#### [Requirement]
Swap each "Source code" in the records below for "Source text", leaving every other character as it is.

#### [Given data]
★ ★ ★ ★
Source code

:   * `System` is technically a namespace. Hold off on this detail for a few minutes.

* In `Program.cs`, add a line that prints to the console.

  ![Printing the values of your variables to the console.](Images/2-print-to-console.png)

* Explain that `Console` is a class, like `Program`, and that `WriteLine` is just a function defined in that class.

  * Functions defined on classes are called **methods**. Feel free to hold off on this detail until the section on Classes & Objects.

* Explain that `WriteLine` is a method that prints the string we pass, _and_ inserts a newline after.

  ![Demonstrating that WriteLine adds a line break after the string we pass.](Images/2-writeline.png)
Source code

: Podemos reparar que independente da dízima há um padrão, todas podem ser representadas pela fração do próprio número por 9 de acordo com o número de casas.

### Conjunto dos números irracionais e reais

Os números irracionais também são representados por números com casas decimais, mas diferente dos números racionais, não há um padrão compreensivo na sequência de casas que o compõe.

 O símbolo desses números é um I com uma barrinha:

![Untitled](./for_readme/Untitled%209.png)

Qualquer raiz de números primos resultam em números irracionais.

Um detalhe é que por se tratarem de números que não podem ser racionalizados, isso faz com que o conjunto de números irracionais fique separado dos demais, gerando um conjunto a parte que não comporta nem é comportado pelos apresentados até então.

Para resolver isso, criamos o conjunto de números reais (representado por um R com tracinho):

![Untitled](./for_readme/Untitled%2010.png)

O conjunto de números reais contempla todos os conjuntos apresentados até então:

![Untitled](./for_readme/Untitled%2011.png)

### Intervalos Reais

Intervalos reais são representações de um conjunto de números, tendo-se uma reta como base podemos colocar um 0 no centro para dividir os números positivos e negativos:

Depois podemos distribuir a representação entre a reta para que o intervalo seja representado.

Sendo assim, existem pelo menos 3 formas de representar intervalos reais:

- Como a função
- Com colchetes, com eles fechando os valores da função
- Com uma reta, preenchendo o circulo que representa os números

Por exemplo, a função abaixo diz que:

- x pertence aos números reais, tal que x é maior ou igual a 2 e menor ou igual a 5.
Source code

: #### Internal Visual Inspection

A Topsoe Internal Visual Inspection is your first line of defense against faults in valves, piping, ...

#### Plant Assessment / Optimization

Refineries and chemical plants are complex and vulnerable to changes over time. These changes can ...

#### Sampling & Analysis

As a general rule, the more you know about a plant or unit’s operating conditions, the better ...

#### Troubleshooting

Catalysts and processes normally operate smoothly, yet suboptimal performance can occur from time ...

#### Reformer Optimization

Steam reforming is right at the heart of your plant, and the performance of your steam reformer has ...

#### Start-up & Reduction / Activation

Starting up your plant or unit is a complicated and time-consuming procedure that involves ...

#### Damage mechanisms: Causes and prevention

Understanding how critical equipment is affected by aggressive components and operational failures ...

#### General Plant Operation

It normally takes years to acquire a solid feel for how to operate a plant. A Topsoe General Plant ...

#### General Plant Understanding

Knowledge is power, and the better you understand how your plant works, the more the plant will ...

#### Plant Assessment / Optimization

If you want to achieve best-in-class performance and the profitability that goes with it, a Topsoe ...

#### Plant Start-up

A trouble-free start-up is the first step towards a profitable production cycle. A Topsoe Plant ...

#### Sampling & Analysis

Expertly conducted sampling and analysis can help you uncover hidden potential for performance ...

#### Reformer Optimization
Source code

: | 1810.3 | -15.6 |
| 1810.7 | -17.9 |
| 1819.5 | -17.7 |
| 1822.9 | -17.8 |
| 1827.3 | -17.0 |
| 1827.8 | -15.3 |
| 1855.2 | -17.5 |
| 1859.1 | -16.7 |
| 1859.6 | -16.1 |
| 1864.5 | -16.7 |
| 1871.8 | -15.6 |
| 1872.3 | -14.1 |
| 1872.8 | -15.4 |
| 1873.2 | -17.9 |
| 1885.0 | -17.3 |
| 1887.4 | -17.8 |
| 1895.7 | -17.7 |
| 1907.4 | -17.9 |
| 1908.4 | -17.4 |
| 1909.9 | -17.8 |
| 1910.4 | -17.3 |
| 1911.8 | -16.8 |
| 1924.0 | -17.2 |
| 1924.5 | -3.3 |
★ ★ ★ ★
#### [Finished exercise]
Source text

:   * `System` is technically a namespace. Hold off on this detail for a few minutes.

* In `Program.cs`, add a line that prints to the console.

  ![Printing the values of your variables to the console.](Images/2-print-to-console.png)

* Explain that `Console` is a class, like `Program`, and that `WriteLine` is just a function defined in that class.

  * Functions defined on classes are called **methods**. Feel free to hold off on this detail until the section on Classes & Objects.

* Explain that `WriteLine` is a method that prints the string we pass, _and_ inserts a newline after.

  ![Demonstrating that WriteLine adds a line break after the string we pass.](Images/2-writeline.png)
Source text

: Podemos reparar que independente da dízima há um padrão, todas podem ser representadas pela fração do próprio número por 9 de acordo com o número de casas.

### Conjunto dos números irracionais e reais

Os números irracionais também são representados por números com casas decimais, mas diferente dos números racionais, não há um padrão compreensivo na sequência de casas que o compõe.

 O símbolo desses números é um I com uma barrinha:

![Untitled](./for_readme/Untitled%209.png)

Qualquer raiz de números primos resultam em números irracionais.

Um detalhe é que por se tratarem de números que não podem ser racionalizados, isso faz com que o conjunto de números irracionais fique separado dos demais, gerando um conjunto a parte que não comporta nem é comportado pelos apresentados até então.

Para resolver isso, criamos o conjunto de números reais (representado por um R com tracinho):

![Untitled](./for_readme/Untitled%2010.png)

O conjunto de números reais contempla todos os conjuntos apresentados até então:

![Untitled](./for_readme/Untitled%2011.png)

### Intervalos Reais

Intervalos reais são representações de um conjunto de números, tendo-se uma reta como base podemos colocar um 0 no centro para dividir os números positivos e negativos:

Depois podemos distribuir a representação entre a reta para que o intervalo seja representado.

Sendo assim, existem pelo menos 3 formas de representar intervalos reais:

- Como a função
- Com colchetes, com eles fechando os valores da função
- Com uma reta, preenchendo o circulo que representa os números

Por exemplo, a função abaixo diz que:

- x pertence aos números reais, tal que x é maior ou igual a 2 e menor ou igual a 5.
Source text

: #### Internal Visual Inspection

A Topsoe Internal Visual Inspection is your first line of defense against faults in valves, piping, ...

#### Plant Assessment / Optimization

Refineries and chemical plants are complex and vulnerable to changes over time. These changes can ...

#### Sampling & Analysis

As a general rule, the more you know about a plant or unit’s operating conditions, the better ...

#### Troubleshooting

Catalysts and processes normally operate smoothly, yet suboptimal performance can occur from time ...

#### Reformer Optimization

Steam reforming is right at the heart of your plant, and the performance of your steam reformer has ...

#### Start-up & Reduction / Activation

Starting up your plant or unit is a complicated and time-consuming procedure that involves ...

#### Damage mechanisms: Causes and prevention

Understanding how critical equipment is affected by aggressive components and operational failures ...

#### General Plant Operation

It normally takes years to acquire a solid feel for how to operate a plant. A Topsoe General Plant ...

#### General Plant Understanding

Knowledge is power, and the better you understand how your plant works, the more the plant will ...

#### Plant Assessment / Optimization

If you want to achieve best-in-class performance and the profitability that goes with it, a Topsoe ...

#### Plant Start-up

A trouble-free start-up is the first step towards a profitable production cycle. A Topsoe Plant ...

#### Sampling & Analysis

Expertly conducted sampling and analysis can help you uncover hidden potential for performance ...

#### Reformer Optimization
Source text

: | 1810.3 | -15.6 |
| 1810.7 | -17.9 |
| 1819.5 | -17.7 |
| 1822.9 | -17.8 |
| 1827.3 | -17.0 |
| 1827.8 | -15.3 |
| 1855.2 | -17.5 |
| 1859.1 | -16.7 |
| 1859.6 | -16.1 |
| 1864.5 | -16.7 |
| 1871.8 | -15.6 |
| 1872.3 | -14.1 |
| 1872.8 | -15.4 |
| 1873.2 | -17.9 |
| 1885.0 | -17.3 |
| 1887.4 | -17.8 |
| 1895.7 | -17.7 |
| 1907.4 | -17.9 |
| 1908.4 | -17.4 |
| 1909.9 | -17.8 |
| 1910.4 | -17.3 |
| 1911.8 | -16.8 |
| 1924.0 | -17.2 |
| 1924.5 | -3.3 |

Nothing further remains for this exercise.